David Martin | posted 1/01/1999



Every Western intellectual knows, or used to know, what to think about the Latin American base communities. But as soon as the peak of their influence in the seventies in confronting the "national security state" was over, a cloud of unknowing settled over them. Though clearly important as a channel for democratization, once that was partially achieved other popular movements emerged. Base community influence on these was slight, and members who had taken prudent shelter under religious aegis departed for more congenial venues. Naturally, where the Church still provided the principal means of protest, for example, in rural Brazil, base communities retained their role, as Madeleine Adriance's Promised Land (1995) convincingly demonstrates.

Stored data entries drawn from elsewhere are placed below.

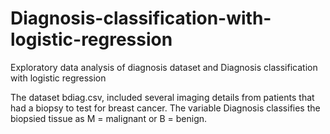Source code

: # Diagnosis-classification-with-logistic-regression
Exploratory data analysis of diagnosis dataset and Diagnosis classification with logistic regression

The dataset bdiag.csv, included several imaging details from patients that had a biopsy to test for breast cancer.
The variable Diagnosis classifies the biopsied tissue as M = malignant or B = benign.

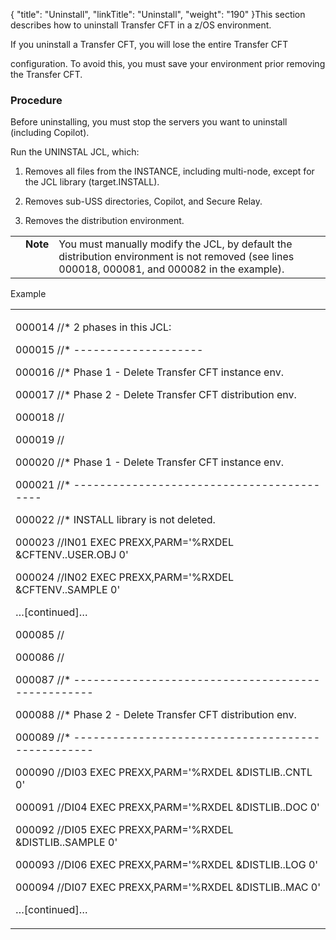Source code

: {
    "title": "Uninstall",
    "linkTitle": "Uninstall",
    "weight": "190"
}This section describes how to uninstall Transfer CFT in a z/OS environment.

If you uninstall a Transfer CFT, you will lose the entire Transfer CFT
configuration. To avoid this, you must save your environment prior removing the Transfer CFT.

### Procedure

Before uninstalling, you must stop the servers you want to uninstall (including Copilot).

Run the UNINSTAL JCL, which:

1.  Removes all files from the INSTANCE, including multi-node, except for the JCL library (target.INSTALL).
2.  Removes sub-USS directories, Copilot, and Secure Relay.
3.  Removes the distribution environment.

<table cellpadding="0" cellspacing="0">
   <col/>
   <col/>
   <col/>
      <tr>
         <td valign="top">         </td>
         <td valign="top"><span><b>Note</b></span>
         </td>
         <td data-mc-autonum="&lt;b&gt;Note&lt;/b&gt;" valign="top">You must manually modify the JCL, by default the distribution environment is not removed (see lines 000018, 000081, and 000082 in the example).          </td>
      </tr>
</table>

Example

<table cellspacing="0">
   <col/>
   <tbody>
      <tr>
         <td>
            <p>000014 //* 2 phases in this JCL:</p>
            <p>000015 //* --------------------</p>
            <p>000016 //* Phase 1 - Delete Transfer CFT instance env.</p>
            <p>000017 //* Phase 2 - Delete Transfer CFT distribution env.</p>
            <p>000018 //</p>
            <p>000019 //</p>
            <p>000020 //* Phase 1 - Delete Transfer CFT instance env.</p>
            <p>000021 //* ------------------------------------------</p>
            <p>000022 //* INSTALL library is not deleted.</p>
            <p>000023 //IN01  EXEC PREXX,PARM='%RXDEL &amp;CFTENV..USER.OBJ 0'</p>
            <p>000024 //IN02  EXEC PREXX,PARM='%RXDEL &amp;CFTENV..SAMPLE 0'</p>
            <p>…[continued]…</p>
            <p>000085 //</p>
            <p>000086 //</p>
            <p>000087 //* --------------------------------------------------</p>
            <p>000088 //* Phase 2 - Delete Transfer CFT distribution env.</p>
            <p>000089 //* --------------------------------------------------</p>
            <p>000090 //DI03 EXEC PREXX,PARM='%RXDEL &amp;DISTLIB..CNTL 0'</p>
            <p>000091 //DI04 EXEC PREXX,PARM='%RXDEL &amp;DISTLIB..DOC 0'</p>
            <p>000092 //DI05 EXEC PREXX,PARM='%RXDEL &amp;DISTLIB..SAMPLE 0'</p>
            <p>000093 //DI06 EXEC PREXX,PARM='%RXDEL &amp;DISTLIB..LOG 0'</p>
            <p>000094 //DI07 EXEC PREXX,PARM='%RXDEL &amp;DISTLIB..MAC 0'</p>
            <p>…[continued]…</p>
         </td>
      </tr>
   </tbody>
</table>
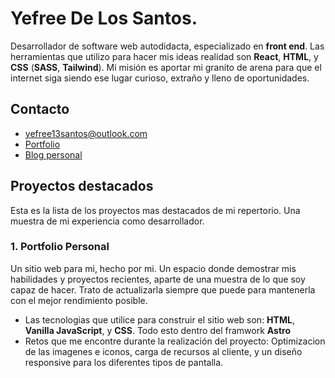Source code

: # Yefree De Los Santos.  
Desarrollador de software web autodidacta, especializado en **front end**. Las herramientas que utilizo para hacer mis ideas realidad son **React**, **HTML**, y **CSS** (**SASS**, **Tailwind**). Mi misión es aportar mi granito de arena para que el internet siga siendo ese lugar curioso, extraño y lleno de oportunidades. 

## Contacto
- yefree13santos@outlook.com
- [Portfolio](https://yefreevaldezdev.vercel.app)
- [Blog personal](https://devlog.vercel.app)

## Proyectos destacados

Esta es la lista de los proyectos mas destacados de mi repertorio. Una muestra de mi experiencia como desarrollador.

### 1. Portfolio Personal

Un sitio web para mi, hecho por mi. Un espacio donde demostrar mis habilidades y proyectos recientes, aparte de una muestra de lo que soy capaz de hacer. Trato de actualizarla siempre que puede para mantenerla con el mejor rendimiento posible.

- Las tecnologias que utilice para construir el sitio web son: **HTML**, **Vanilla JavaScript**, y **CSS**. Todo esto dentro del framwork **Astro**
- Retos que me encontre durante la realización del proyecto: Optimizacion de las imagenes e iconos, carga de recursos al cliente, y un diseño responsive para los diferentes tipos de pantalla.





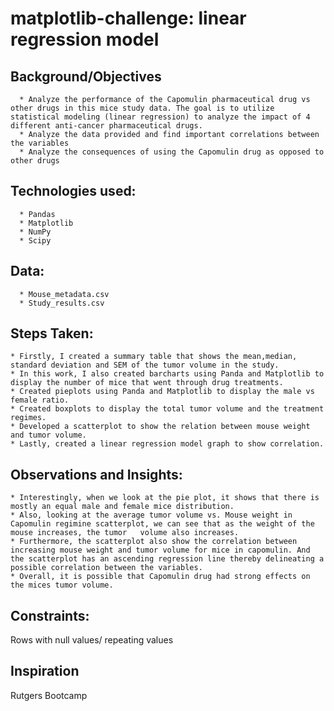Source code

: # matplotlib-challenge: linear regression model

   ## Background/Objectives
      * Analyze the performance of the Capomulin pharmaceutical drug vs other drugs in this mice study data. The goal is to utilize statistical modeling (linear regression) to analyze the impact of 4 different anti-cancer pharmaceutical drugs. 
      * Analyze the data provided and find important correlations between the variables
      * Analyze the consequences of using the Capomulin drug as opposed to other drugs

   ## Technologies used:
      * Pandas
      * Matplotlib
      * NumPy
      * Scipy

   ## Data:
      * Mouse_metadata.csv
      * Study_results.csv

   ## Steps Taken:
    * Firstly, I created a summary table that shows the mean,median, standard deviation and SEM of the tumor volume in the study.
    * In this work, I also created barcharts using Panda and Matplotlib to display the number of mice that went through drug treatments.
    * Created pieplots using Panda and Matplotlib to display the male vs female ratio.
    * Created boxplots to display the total tumor volume and the treatment regimes.
    * Developed a scatterplot to show the relation between mouse weight and tumor volume.
    * Lastly, created a linear regression model graph to show correlation.

   ## Observations and Insights:
    * Interestingly, when we look at the pie plot, it shows that there is mostly an equal male and female mice distribution.
    * Also, looking at the average tumor volume vs. Mouse weight in Capomulin regimine scatterplot, we can see that as the weight of the mouse increases, the tumor   volume also increases.
    * Furthermore, the scatterplot also show the correlation between increasing mouse weight and tumor volume for mice in capomulin. And the scatterplot has an ascending regression line thereby delineating a possible correlation between the variables.
    * Overall, it is possible that Capomulin drug had strong effects on the mices tumor volume.
   
   ## Constraints:
   Rows with null values/ repeating values
   ## Inspiration
  Rutgers Bootcamp
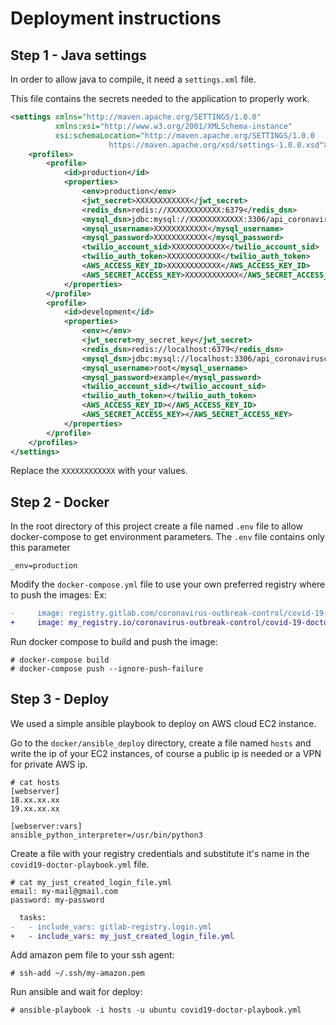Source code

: # Deployment instructions

## Step 1 - Java settings
In order to allow java to compile, it need a `settings.xml` file.

This file contains the secrets needed to the application to properly work.

```xml
<settings xmlns="http://maven.apache.org/SETTINGS/1.0.0"
          xmlns:xsi="http://www.w3.org/2001/XMLSchema-instance"
          xsi:schemaLocation="http://maven.apache.org/SETTINGS/1.0.0
                      https://maven.apache.org/xsd/settings-1.0.0.xsd">
    <profiles>
        <profile>
            <id>production</id>
            <properties>
                <env>production</env>
                <jwt_secret>XXXXXXXXXXXX</jwt_secret>
                <redis_dsn>redis://XXXXXXXXXXXX:6379</redis_dsn>
                <mysql_dsn>jdbc:mysql://XXXXXXXXXXXX:3306/api_coronaviruscheck?useLegacyDatetimeCode=false&amp;serverTimezone=Europe/Rome&amp;characterEncoding=utf-8&amp;rewriteBatchedStatements=true</mysql_dsn>
                <mysql_username>XXXXXXXXXXXX</mysql_username>
                <mysql_password>XXXXXXXXXXXX</mysql_password>
                <twilio_account_sid>XXXXXXXXXXXX</twilio_account_sid>
                <twilio_auth_token>XXXXXXXXXXXX</twilio_auth_token>
                <AWS_ACCESS_KEY_ID>XXXXXXXXXXXX</AWS_ACCESS_KEY_ID>
                <AWS_SECRET_ACCESS_KEY>XXXXXXXXXXXX</AWS_SECRET_ACCESS_KEY>
            </properties>
        </profile>
        <profile>
            <id>development</id>
            <properties>
                <env></env>
                <jwt_secret>my_secret_key</jwt_secret>
                <redis_dsn>redis://localhost:6379</redis_dsn>
                <mysql_dsn>jdbc:mysql://localhost:3306/api_coronaviruscheck?useLegacyDatetimeCode=false&amp;serverTimezone=Europe/Rome&amp;characterEncoding=utf-8&amp;rewriteBatchedStatements=true</mysql_dsn>
                <mysql_username>root</mysql_username>
                <mysql_password>example</mysql_password>
                <twilio_account_sid></twilio_account_sid>
                <twilio_auth_token></twilio_auth_token>
                <AWS_ACCESS_KEY_ID></AWS_ACCESS_KEY_ID>
                <AWS_SECRET_ACCESS_KEY></AWS_SECRET_ACCESS_KEY>
            </properties>
        </profile>
    </profiles>
</settings>
```

Replace the `XXXXXXXXXXXX` with your values.

## Step 2 - Docker
In the root directory of this project create a file named `.env` file to allow docker-compose to get environment parameters.
The `.env` file contains only this parameter
```
_env=production
``` 

Modify the `docker-compose.yml` file to use your own preferred registry where to push the images:
Ex:
```diff
-     image: registry.gitlab.com/coronavirus-outbreak-control/covid-19-doctor-server
+     image: my_registry.io/coronavirus-outbreak-control/covid-19-doctor-server
```

Run docker compose to build and push the image:
```shell script
# docker-compose build
# docker-compose push --ignore-push-failure
```

## Step 3 - Deploy
We used a simple ansible playbook to deploy on AWS cloud EC2 instance.

Go to the `docker/ansible_deploy` directory, create a file named `hosts` and write the ip of your EC2 instances, of course a public ip is needed or a VPN for private AWS ip.

```shell script
# cat hosts
[webserver]
18.xx.xx.xx
19.xx.xx.xx

[webserver:vars]
ansible_python_interpreter=/usr/bin/python3
```

Create a file with your registry credentials and substitute it's name in the `covid19-doctor-playbook.yml` file.

```shell script
# cat my_just_created_login_file.yml
email: my-mail@gmail.com
password: my-password
```

```diff
  tasks:
-   - include_vars: gitlab-registry.login.yml
+   - include_vars: my_just_created_login_file.yml
```

Add amazon pem file to your ssh agent:
```shell script
# ssh-add ~/.ssh/my-amazon.pem
```

Run ansible and wait for deploy:
```shell script
# ansible-playbook -i hosts -u ubuntu covid19-doctor-playbook.yml
```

One problem has always been rhetorical inflation. Liberation theologians writing for a Western public found it anxious to believe in the miracle of a Roman Catholic conversion to the Left. As a result, when one harbinger of deflation, the Canadian William Hewitt, produced quite modest empirical findings, he did so almost sotto voce, as if not quite wanting to be heard. In his Base Christian Communities and Social Change in Brazil (1991), Hewitt reported on research into base communities undertaken from 1984 to 1988 in the progressive diocese of Sao Paulo. He showed that they had indeed encouraged a sense of empowerment, for women as well as for men, and had many achievements to their credit, at least in local politics with respect to issues such as education and sewerage. But he also stressed how many kinds of community there were along a spectrum from the devotional to the political and noted their dependence on pastoral agents and sympathetic bishops. Clearly they were vulnerable as the alliance of progressives and moderates weakened and the Church was no longer engaged with a clearly defined political antagonist. Moreover, the women who made up the majority of the 4 million or so members did not always find their special interests welcome. This is not at all to say that Popular Voices in Latin American Catholicism (the title of Daniel Levine's important 1992 study) were not being raised and heard. They were, but expectations needed adjustment.

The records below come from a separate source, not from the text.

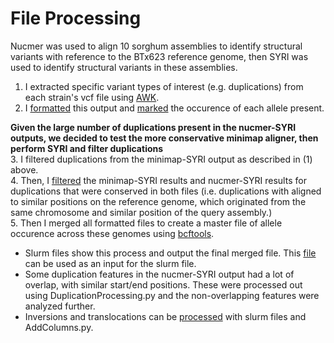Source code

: # File Processing
Nucmer was used to align 10 sorghum assemblies to identify structural variants with reference to the BTx623 reference genome, then SYRI was used to identify structural variants in these assemblies.  
1. I extracted specific variant types of interest (e.g. duplications) from each strain's vcf file using [AWK](DuplicationProc.slurm).
2. I [formatted](DuplicationProcessing.py) this output and [marked](AddColumns.py) the occurence of each allele present.

**Given the large number of duplications present in the nucmer-SYRI outputs, we decided to test the more conservative minimap aligner, then perform SYRI and filter duplications**  
3. I filtered duplications from the minimap-SYRI output as described in (1) above.   
4. Then, I [filtered](DupSyri.py) the minimap-SYRI results and nucmer-SYRI results for duplications that were conserved in both files (i.e. duplications with aligned to similar positions on the reference genome, which originated from the same chromosome and similar position of the query assembly.)  
5. Then I merged all formatted files to create a master file of allele occurence across these genomes using [bcftools](ProcessingConservedDuplications.sh).

- Slurm files show this process and output the final merged file.  This [file](ExampleSyriOutput.vcf) can be used as an input for the slurm file.
- Some duplication features in the nucmer-SYRI output had a lot of overlap, with similar start/end positions.  These were processed out using DuplicationProcessing.py and the non-overlapping features were analyzed further. 
- Inversions and translocations can be [processed](OtherVariants) with slurm files and AddColumns.py.
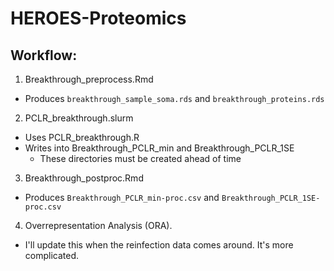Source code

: # HEROES-Proteomics

## Workflow:
1. Breakthrough_preprocess.Rmd
  * Produces `breakthrough_sample_soma.rds` and `breakthrough_proteins.rds`
2. PCLR_breakthrough.slurm
  * Uses PCLR_breakthrough.R
  * Writes into Breakthrough_PCLR_min and Breakthrough_PCLR_1SE
    * These directories must be created ahead of time
3. Breakthrough_postproc.Rmd
  * Produces `Breakthrough_PCLR_min-proc.csv` and `Breakthrough_PCLR_1SE-proc.csv`
4. Overrepresentation Analysis (ORA).
  * I'll update this when the reinfection data comes around. It's more complicated.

The impact of John Burdick's study Looking for God in Brazil (1993) was maybe more direct. Burdick analyzed small groups in a working-class community in a neighborhood of Rio, comparing the relative impact of base communities, spiritists, and Pentecostals. Though he was clearly sympathetic to the base communities, his comparisons were in many ways favorable to the Pentecostals. Whether one looked at the barely literate, the impoverished, women in difficulty, or colored people experiencing discrimination, Pentecostals could be more effective. Just because base communities were continuous with Brazilian culture, they worked with more established sectors of the poor and found it less easy to create a space for transformation through conversion and group discipline. By contrast, Pentecostals built on a dualism between the household of faith and the corrupt world and so were better able to tame machismo and to secure the integrity of the family, as well as to internalize conscientious self-discipline with respect to work, domestic violence, drugs, and drink. The problems of women were more effectively dealt with by pastors than by a celibate priesthood, and the guilts of both women and men could be discharged and remitted elsewhere. These were radical changes. David Lehmann in his Struggle for the Spirit (1996) characterized it as a new indifference to whether or not the Brazilian intelligentsia pronounced their way of life "authentic" popular culture.